During the inspection, the investigator opened a cabinet door and observed a key hanging on the inside. The investigator asked Staff #307 what items or areas the key opened. Staff #307 stated that it opens a locked box located on the wall near the cabinet. He specified that the keys in the lock box primarily opened additional rooms where other equipment and supplies were stored. The investigator opened the locked box on the wall and observed 3 sets of keys labeled "anesthesia cart". The investigator asked what the three sets of keys were used for.

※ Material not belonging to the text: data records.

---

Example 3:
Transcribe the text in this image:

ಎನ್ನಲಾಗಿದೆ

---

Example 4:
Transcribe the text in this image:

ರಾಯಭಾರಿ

Staff #307 stated they were old keys left over and not used anymore after the hospital purchased PYXIS anesthesia carts for each of the operating rooms. Using the keys labeled "anesthesia cart," the investigator successfully opened 2 of the 3 locked controlled substance boxes attached to the traveling anesthesia carts.

3. Immediately following the observation, Investigator #3 interviewed the lead Anesthesia Nurse (Staff #307) about the finding. Staff #307 stated he was unaware that those keys were able to successfully open the locked boxes on the traveling anesthesia carts.